Pour construire une défense européenne crédible, nous devrons préserver bien sûr la dissuasion nucléaire française, augmenter massivement les budgets alloués à la défense (en suivant l’exemple des Allemands qui ont annoncé vouloir atteindre les 2% du PIB), contraindre les Européens à acheter européen pour leurs moyens militaires (au risque de bousculer les conditions actuelles de passation des marchés publics), enfin, sortir l’industrie de défense des réflexions de l’actuelle taxonomie européenne, qui pourrait tout simplement en rendre le financement impossible.

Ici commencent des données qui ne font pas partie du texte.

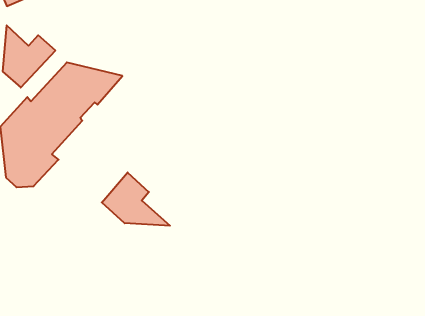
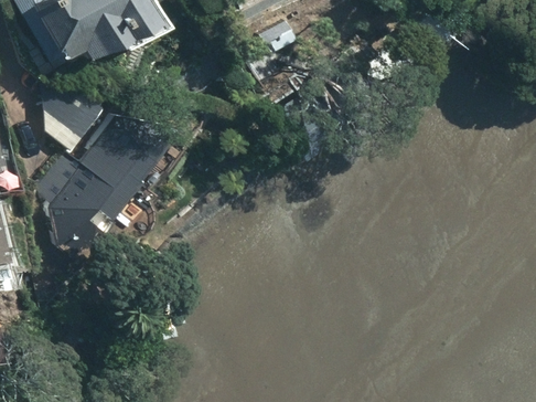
building: [102,172,170,226] -> none

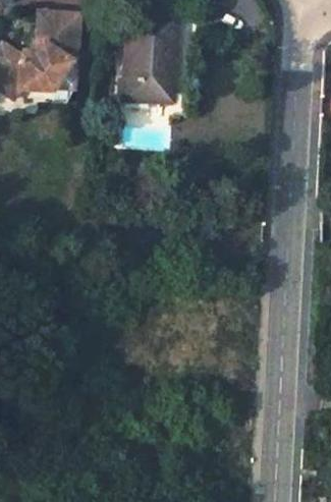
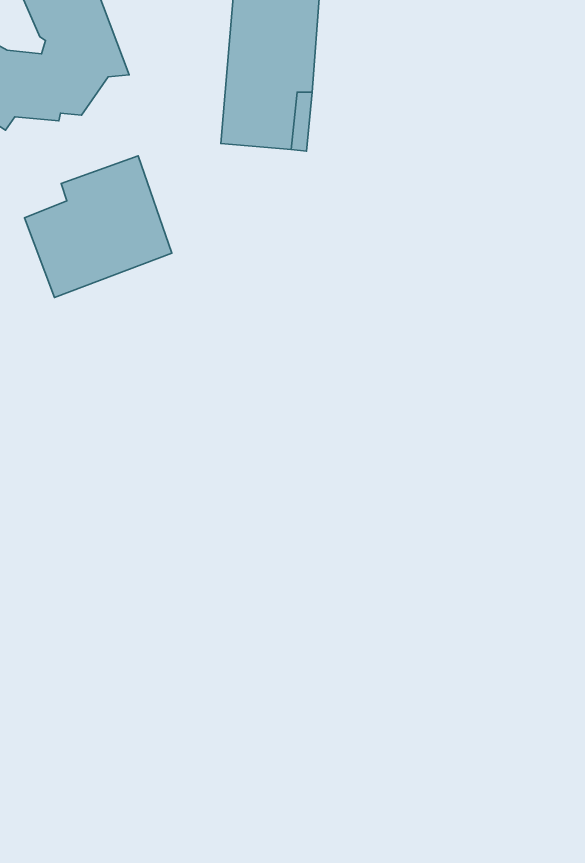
building: none -> [25,156,172,297]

L’autonomie énergétique de l’Europe nécessitera un effort tout aussi conséquent, tant notre dépendance vis-à-vis de la Russie est forte (entre 40 et 80 % pour les approvisionnements en gaz selon les pays). Cette réorientation des flux ne se fera que progressivement, il nous faudra diversifier nos approvisionnements, installer de nouveaux terminaux de gaz naturel liquéfié et parallèlement accroître nos investissements dans les énergies renouvelables et l’hydrogène. Elle ne sera possible qu’à la condition de préserver nos centrales nucléaires ; l’enjeu justifierait pleinement à cet égard une loi de programmation pluriannuelle pour sortir le nucléaire des aléas de la politique et sanctuariser son financement dans la durée. A l’échelle de l’Europe cette réorientation ne sera viable que si nous sécurisons en amont nos approvisionnements en minerais stratégiques, comme l’a fait la Chine depuis maintenant plus de vingt ans.
Une fois l’Europe réarmée, idéologiquement, militairement, et notre autonomie énergétique recouvrée, la partie ne sera pas gagnée pour autant. Il nous restera à inventer une nouvelle architecture de paix et de sécurité en Europe. L’occasion s’est présentée après la chute du mur de Berlin. Kohl et Mitterrand ont appelé de leurs vœux une grande confédération pan-européenne de l’Atlantique à l’Oural. Ils ont sans doute eu le tort d’avoir raison trop tôt. L’heure était au triomphe, pour ne pas dire à la revanche du camp des démocrates. Ce projet, qui s’inscrivait dans la vision du général de Gaulle, est plus que jamais d’actualité. Une fois la guerre avec l’Ukraine terminée, il nous faudra le remettre sur le métier, en offrant aux Russes une perspective crédible, tant sur leurs garanties de sécurité (arrêt à l’élargissement de l’Otan, mais maintien des forces otaniennes dans les pays membres qui en font la demande) que sur leur place en Europe. Le Conseil de l’Europe ne suffit pas, et il reste des gisements encore inutilisés comme la mobilité des jeunes, des étudiants et des chercheurs dans une grande Europe sans visa.
Nous avons manqué d’ambition en 1989, le réalisme nous l’impose aujourd’hui.